More than 10 Russian companies that previously settled in Cyprus are going to leave the country, the Cypriot news portal Philenews reports. They will either return to Russia or settle in Kazakhstan.

The publication, which among the Russian media was one of the first to draw the attention of Kommersant, mentions businesses that, for the most part, continue to be active in Russia, namely:

  • TCS Group Holding is the parent company of Tinkoff Bank;
  • the developer "Etalon", specializing in real estate in Moscow and St.
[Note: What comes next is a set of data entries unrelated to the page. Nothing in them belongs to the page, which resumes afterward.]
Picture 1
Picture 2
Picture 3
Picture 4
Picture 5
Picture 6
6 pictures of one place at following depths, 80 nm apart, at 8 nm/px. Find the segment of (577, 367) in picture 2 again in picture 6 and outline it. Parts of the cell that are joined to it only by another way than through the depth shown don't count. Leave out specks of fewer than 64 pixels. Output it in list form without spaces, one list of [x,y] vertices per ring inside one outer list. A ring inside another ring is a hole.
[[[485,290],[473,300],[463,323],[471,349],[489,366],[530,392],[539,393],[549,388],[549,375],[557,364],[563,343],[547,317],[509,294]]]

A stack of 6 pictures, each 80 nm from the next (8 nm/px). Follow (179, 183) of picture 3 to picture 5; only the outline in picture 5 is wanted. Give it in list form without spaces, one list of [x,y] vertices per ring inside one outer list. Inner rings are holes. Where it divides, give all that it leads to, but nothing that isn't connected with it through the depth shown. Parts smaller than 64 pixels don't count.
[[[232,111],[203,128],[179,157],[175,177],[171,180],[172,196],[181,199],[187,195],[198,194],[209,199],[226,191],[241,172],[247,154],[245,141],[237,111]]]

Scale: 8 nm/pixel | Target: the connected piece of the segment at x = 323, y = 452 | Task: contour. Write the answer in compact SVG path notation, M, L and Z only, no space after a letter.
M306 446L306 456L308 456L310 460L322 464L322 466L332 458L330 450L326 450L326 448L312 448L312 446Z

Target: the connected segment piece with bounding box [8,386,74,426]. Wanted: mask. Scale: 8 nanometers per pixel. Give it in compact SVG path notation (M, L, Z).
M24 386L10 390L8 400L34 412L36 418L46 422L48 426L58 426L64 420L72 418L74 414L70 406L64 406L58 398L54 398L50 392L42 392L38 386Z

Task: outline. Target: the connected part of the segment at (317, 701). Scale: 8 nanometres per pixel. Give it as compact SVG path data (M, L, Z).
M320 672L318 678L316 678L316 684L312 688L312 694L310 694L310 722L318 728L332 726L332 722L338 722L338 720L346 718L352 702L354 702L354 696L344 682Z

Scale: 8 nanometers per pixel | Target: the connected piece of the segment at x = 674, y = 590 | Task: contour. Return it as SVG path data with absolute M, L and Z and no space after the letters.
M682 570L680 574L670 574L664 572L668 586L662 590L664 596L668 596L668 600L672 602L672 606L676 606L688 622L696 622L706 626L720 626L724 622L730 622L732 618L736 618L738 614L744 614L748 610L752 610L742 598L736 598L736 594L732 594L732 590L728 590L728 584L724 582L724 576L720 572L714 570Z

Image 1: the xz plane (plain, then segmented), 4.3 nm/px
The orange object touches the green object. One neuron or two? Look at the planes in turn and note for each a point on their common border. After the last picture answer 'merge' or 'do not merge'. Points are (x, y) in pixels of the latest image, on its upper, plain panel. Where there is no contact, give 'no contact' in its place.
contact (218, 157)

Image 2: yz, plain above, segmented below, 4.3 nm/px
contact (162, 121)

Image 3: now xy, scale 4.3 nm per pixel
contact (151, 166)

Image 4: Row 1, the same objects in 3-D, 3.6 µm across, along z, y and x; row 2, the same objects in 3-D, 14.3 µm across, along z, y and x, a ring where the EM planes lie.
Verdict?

Petersburg;
  • Fix Price Retail Chain;
  • United Medical Group is the parent company of the European Medical Center network of private clinics;
  • manufacturer of railway equipment Transmashholding;
  • Globaltrans railway carrier;
  • online retailer Ozon;
  • Noventiq Holdings service provider;
  • MD Medical Group Investments — owner of a network of private clinics "Mother and child";
  • food delivery service "Sbermarket".

The outcome is explained in the publication by the fact that last spring the Cypriot authorities took a firm grip on the assessment of the Russian presence on the island. As a result of the investigation, the authorities found that a number of resident companies on the island may be associated with sanctioned businesses or individuals.

Nikos Christodoulides, who was elected president of Cyprus last February, according to journalists, pursues a policy of "absolute intolerance towards any Cypriot citizen or company that helps circumvent anti-Russian sanctions."

Gaming companies are not mentioned in the publication. Recall that at least two dozen gaming businesses with Russian roots are currently operating in Cyprus.